実行できる Decision Helper を書く

choose_openllm_runtime.py を作成します。model は download しません。task、privacy、route、available memory に基づいて決定する癖を作ります。

import json
import os
from pathlib import Path


profile = {
    "task": os.environ.get("TASK", "course assistant"),
    "route": os.environ.get("ROUTE", "local_cpu"),
    "privacy": os.environ.get("PRIVACY", "private_docs"),
    "available_vram_gb": float(os.environ.get("VRAM_GB", "0")),
    "needs_service": os.environ.get("NEEDS_SERVICE", "no") == "yes",
}


def choose(profile):
    route = profile["route"]
    vram = profile["available_vram_gb"]

    if route == "local_cpu":
        return {
            "model": "sshleifer/tiny-gpt2 or a small quantized model",
            "runtime": "Transformers for code inspection; llama.cpp/Ollama for quantized local tests",
            "claim": "proves the workflow, not model quality",
        }

    if route == "free_colab":
        return {
            "model": "tiny model first; small instruct model only if GPU is visible",
            "runtime": "Transformers notebook",
            "claim": "proves a portable notebook run, not stable serving",
        }

    if route == "rented_gpu" and vram >= 16:
        runtime = "vLLM or SGLang" if profile["needs_service"] else "Transformers first, then vLLM"
        return {
            "model": "small instruct model before trying 7B-class",
            "runtime": runtime,
            "claim": "proves controlled serving, eval, latency, and shutdown",
        }

    return {
        "model": "smaller model or cloud API fallback",
        "runtime": "do not start GPU serving yet",
        "claim": "current hardware route is not ready",
    }


decision = {"profile": profile, "decision": choose(profile)}
Path("model_runtime_decision.json").write_text(json.dumps(decision, indent=2), encoding="utf-8")
print(json.dumps(decision, indent=2))

route は 1 つずつ実行します。

ROUTE=local_cpu python choose_openllm_runtime.py
ROUTE=free_colab python choose_openllm_runtime.py
ROUTE=rented_gpu VRAM_GB=24 NEEDS_SERVICE=yes python choose_openllm_runtime.py

この出力は final architecture ではありません。
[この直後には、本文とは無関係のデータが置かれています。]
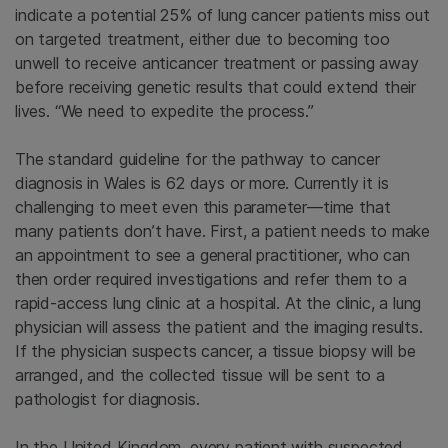
indicate a potential 25% of lung cancer patients miss out
on targeted treatment, either due to becoming too
unwell to receive anticancer treatment or passing away
before receiving genetic results that could extend their
lives. “We need to expedite the process.”
The standard guideline for the pathway to cancer
diagnosis in Wales is 62 days or more. Currently it is
challenging to meet even this parameter—time that
many patients don’t have. First, a patient needs to make
an appointment to see a general practitioner, who can
then order required investigations and refer them to a
rapid-access lung clinic at a hospital. At the clinic, a lung
physician will assess the patient and the imaging results.
If the physician suspects cancer, a tissue biopsy will be
arranged, and the collected tissue will be sent to a
pathologist for diagnosis.
In the United Kingdom, every patient with suspected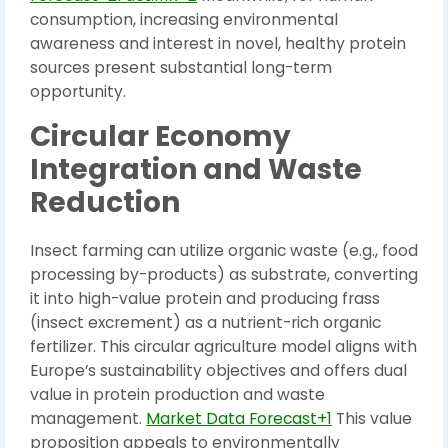
consumption, increasing environmental
awareness and interest in novel, healthy protein
sources present substantial long-term
opportunity.
Circular Economy
Integration and Waste
Reduction
Insect farming can utilize organic waste (e.g., food
processing by-products) as substrate, converting
it into high-value protein and producing frass
(insect excrement) as a nutrient-rich organic
fertilizer. This circular agriculture model aligns with
Europe’s sustainability objectives and offers dual
value in protein production and waste
management.
Market Data Forecast+1
This value
proposition appeals to environmentally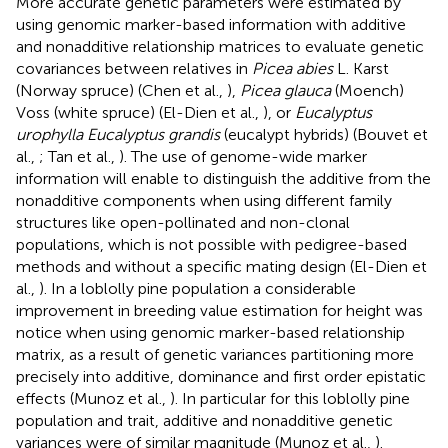
More accurate genetic parameters were estimated by
using genomic marker-based information with additive
and nonadditive relationship matrices to evaluate genetic
covariances between relatives in
Picea abies
L. Karst
(Norway spruce) (Chen et al.,
),
Picea glauca
(Moench)
Voss (white spruce) (El-Dien et al.,
), or
Eucalyptus
urophylla Eucalyptus grandis
(eucalypt hybrids) (Bouvet et
al.,
; Tan et al.,
). The use of genome-wide marker
information will enable to distinguish the additive from the
nonadditive components when using different family
structures like open-pollinated and non-clonal
populations, which is not possible with pedigree-based
methods and without a specific mating design (El-Dien et
al.,
). In a loblolly pine population a considerable
improvement in breeding value estimation for height was
notice when using genomic marker-based relationship
matrix, as a result of genetic variances partitioning more
precisely into additive, dominance and first order epistatic
effects (Munoz et al.,
). In particular for this loblolly pine
population and trait, additive and nonadditive genetic
variances were of similar magnitude (Munoz et al.,
).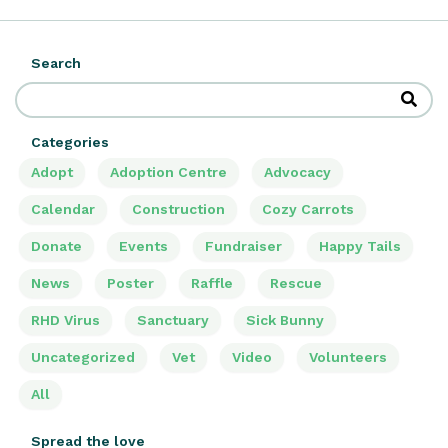
Search
Categories
Adopt
Adoption Centre
Advocacy
Calendar
Construction
Cozy Carrots
Donate
Events
Fundraiser
Happy Tails
News
Poster
Raffle
Rescue
RHD Virus
Sanctuary
Sick Bunny
Uncategorized
Vet
Video
Volunteers
All
Spread the love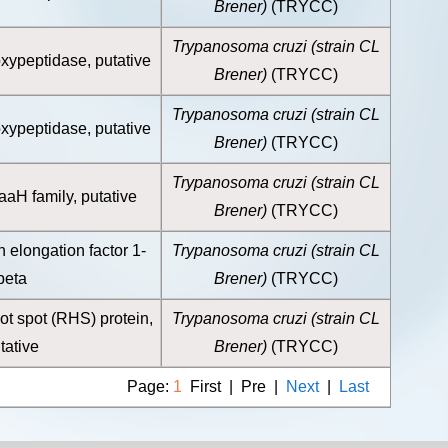
Brener)
(TRYCC)
Trypanosoma cruzi (strain CL
ypeptidase, putative
Brener)
(TRYCC)
Trypanosoma cruzi (strain CL
ypeptidase, putative
Brener)
(TRYCC)
Trypanosoma cruzi (strain CL
H family, putative
Brener)
(TRYCC)
n elongation factor 1-
Trypanosoma cruzi (strain CL
beta
Brener)
(TRYCC)
ot spot (RHS) protein,
Trypanosoma cruzi (strain CL
tative
Brener)
(TRYCC)
Page:
1
First | Pre |
Next
|
Last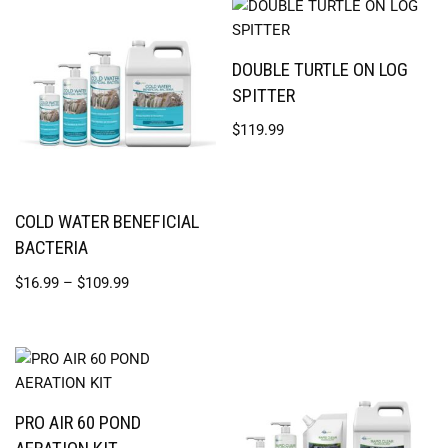
DOUBLE TURTLE ON LOG
SPITTER
$
119.99
COLD WATER BENEFICIAL
BACTERIA
$
16.99
–
$
109.99
PRO AIR 60 POND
route、memory、service need、evidence claim が曖昧なまま model name を選ぶのを防ぐ guardrail です。

ミニ演習

第 8 章または第 9 章の project を 1 つ選び、次の decision paragraph を書きます。
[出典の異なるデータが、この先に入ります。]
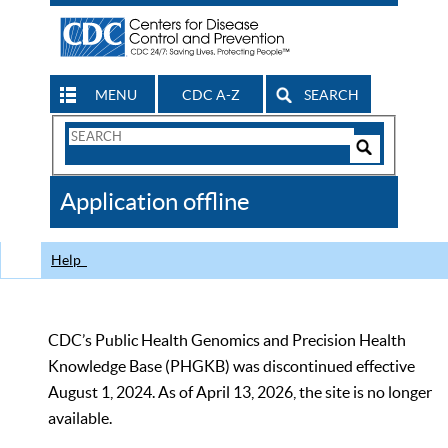
MENU
CDC A-Z
SEARCH
Search
Form
Search
Controls
The
Application offline
CDC
Help
CDC’s Public Health Genomics and Precision Health
Knowledge Base (PHGKB) was discontinued effective
August 1, 2024. As of April 13, 2026, the site is no longer
available.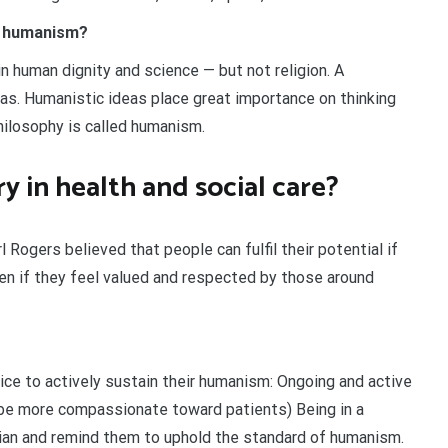
d humanism?
in human dignity and science — but not religion. A
eas. Humanistic ideas place great importance on thinking
hilosophy is called humanism.
y in health and social care?
 Rogers believed that people can fulfil their potential if
pen if they feel valued and respected by those around
ice to actively sustain their humanism: Ongoing and active
to be more compassionate toward patients) Being in a
cian and remind them to uphold the standard of humanism.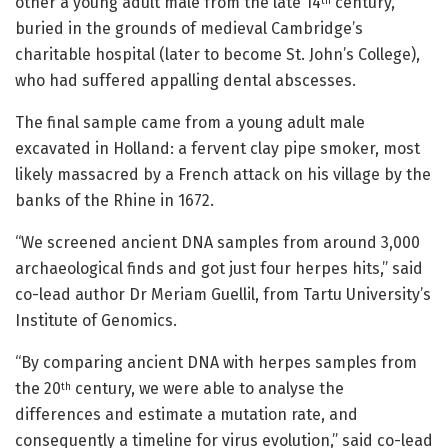
other a young adult male from the late 14
century,
th
buried in the grounds of medieval Cambridge’s
charitable hospital (later to become St. John’s College),
who had suffered appalling dental abscesses.
The final sample came from a young adult male
excavated in Holland: a fervent clay pipe smoker, most
likely massacred by a French attack on his village by the
banks of the Rhine in 1672.
“We screened ancient DNA samples from around 3,000
archaeological finds and got just four herpes hits,” said
co-lead author Dr Meriam Guellil, from Tartu University’s
Institute of Genomics.
“By comparing ancient DNA with herpes samples from
the 20
century, we were able to analyse the
th
differences and estimate a mutation rate, and
consequently a timeline for virus evolution,” said co-lead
この project では、まず _____ を _____ で使います。理由は _____ です。
まだ大きな model を使わない理由は _____ です。
fixed eval set が _____ を示したときだけ切り替えます。

判断の考え方と解説

よい答えは、model size と runtime を evidence に結びつけます。たとえば、小さな instruct model を Transformers または Ollama で動かし、prompt、RAG context、output schema を先に証明します。同じ eval cases で品質が十分で、project が service endpoint を本当に必要としたときだけ vLLM に進みます。prompt、RAG、schema、quantization の後に残る failure が分かる前に、LoRA や大きな GPU を選ばないでください。

残す証拠

Model Decision: 選んだ model、license note、size、context length、rejected alternatives
Runtime Decision: 選んだ runtime、hardware reason、fallback runtime
Hardware Note: local CPU/GPU または rented GPU estimate、disk、expected stop time
Eval Gate: model または runtime を変える根拠になる fixed cases
Expected Output: model_runtime_decision.md、model_runtime_decision.json、first-run command

合格ライン

現在の model/runtime pair がこの project に十分な理由、upgrade する条件、random model demo を uncontrolled deployment にしないための evidence を説明できれば、このレッスンは合格です。